→ **Prompt 1**
Reproduce word for word the stretch of the article on the Orange County charter review from "March 22 was" through "would be similar.".

→ **Document section**
I'm gay and I (kinda) like Bush

Orange County's Charter Review Commission isn't used to an audience, much less applause. Its meetings are long, tedious and usually devoid of spectators. The issues -- what to call the county chairman, what to do if a commissioner is called to war or dies, whether or not to have partisan elections, etc. -- aren't sexy.

March 22 was sexy, though. That night the county commission chambers were packed, with the crowd waiting for the one agenda item: "Discussion of amendment to charter regarding equal opportunity in employment, housing and public accommodation."

That innocuous phrase would do for Orange County what Chapter 57 did for Orlando: extend equal protection rights to homosexuals. The process would be a little different; instead of being decided by the city council, any charter changes will be voted on by county residents in November. But the result would be similar.

Before the issue can go on a ballot, the charter review commission has to give its OK. After weeks of lobbying, the 30 or so gay-rights activists in the room knew they had six of the necessary seven votes (of 13 present members). But the board's staff attorney, Alison Yurko, plainly felt that amending the charter was unnecessary. And board chairman Tom Wilkes, a former county attorney himself, was reluctant.

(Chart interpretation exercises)
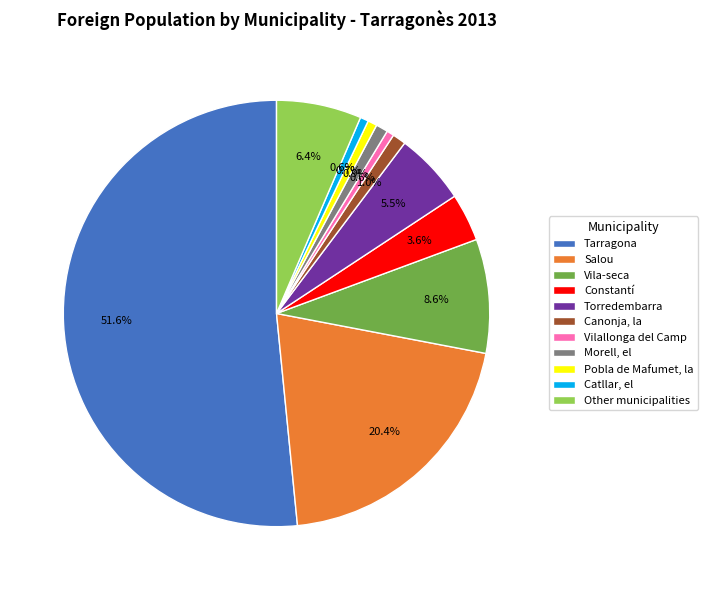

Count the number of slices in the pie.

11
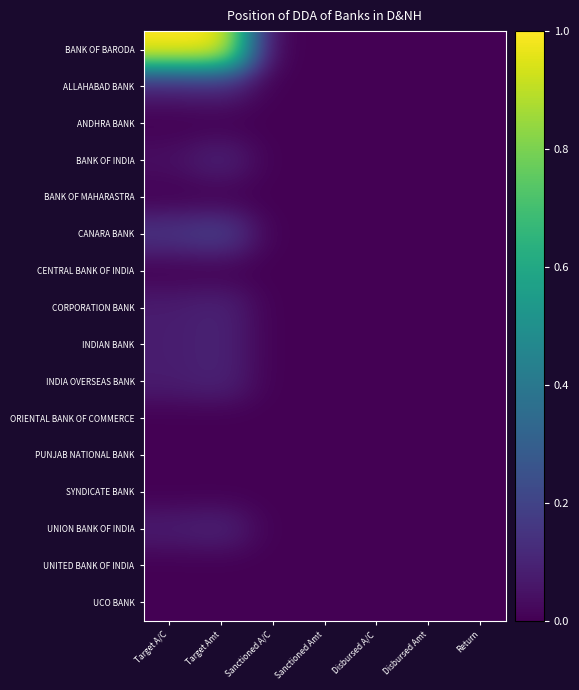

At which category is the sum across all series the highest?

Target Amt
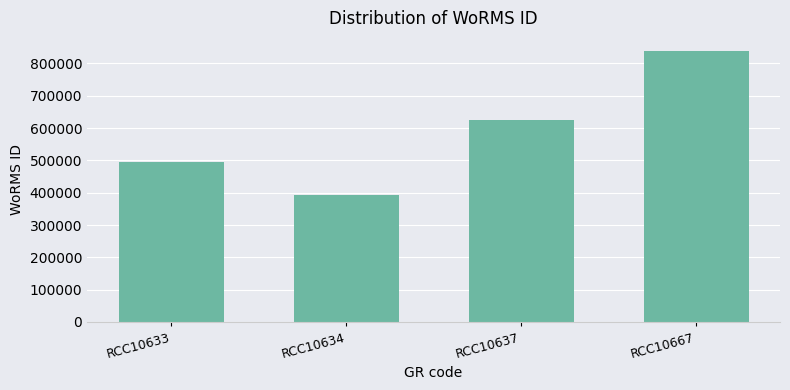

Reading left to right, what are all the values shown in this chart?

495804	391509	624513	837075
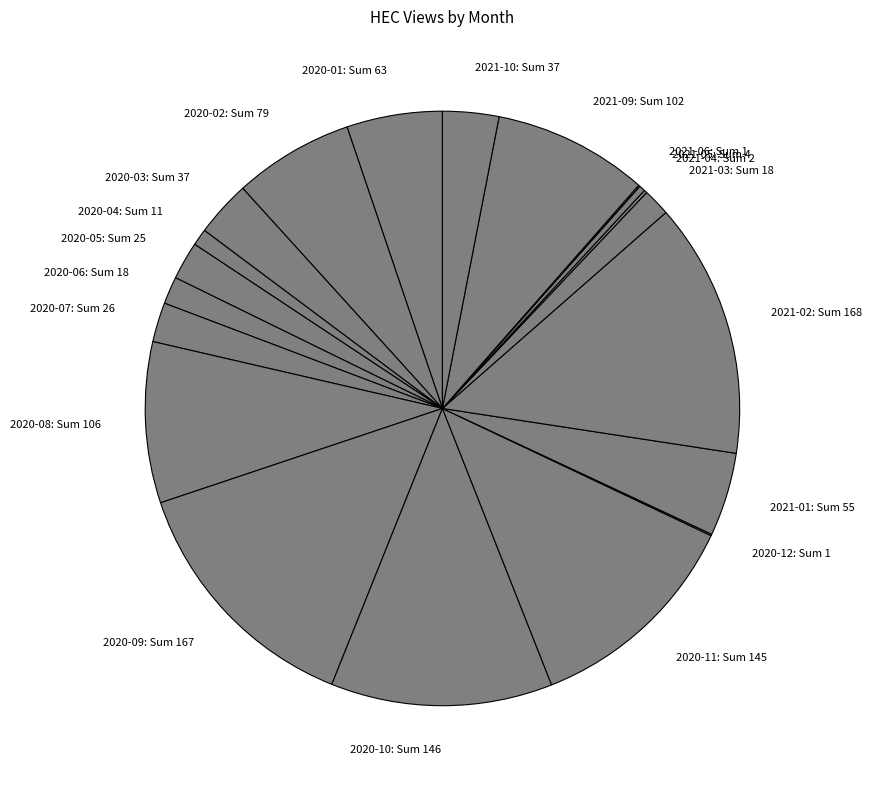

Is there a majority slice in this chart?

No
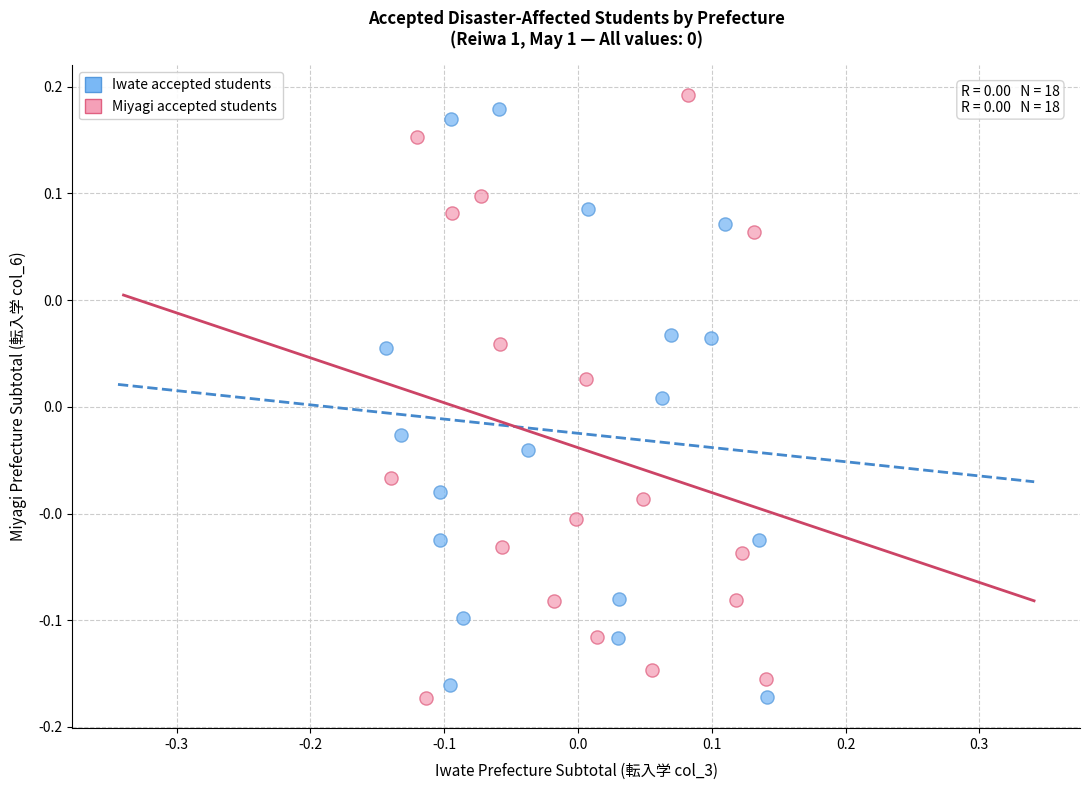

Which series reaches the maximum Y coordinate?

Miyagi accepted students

→ **Prompt 2**
Quote exactly the stretch of the rows from the line containing "Reading left to" through the end of the rows, leaving out the pictures.

→ **Task output 1**
March 22 was sexy, though. That night the county commission chambers were packed, with the crowd waiting for the one agenda item: "Discussion of amendment to charter regarding equal opportunity in employment, housing and public accommodation."

That innocuous phrase would do for Orange County what Chapter 57 did for Orlando: extend equal protection rights to homosexuals. The process would be a little different; instead of being decided by the city council, any charter changes will be voted on by county residents in November. But the result would be similar.

→ **Task output 2**
Reading left to right, what are all the values shown in this chart?

495804	391509	624513	837075

Is there a majority slice in this chart?

No

Which series reaches the maximum Y coordinate?

Miyagi accepted students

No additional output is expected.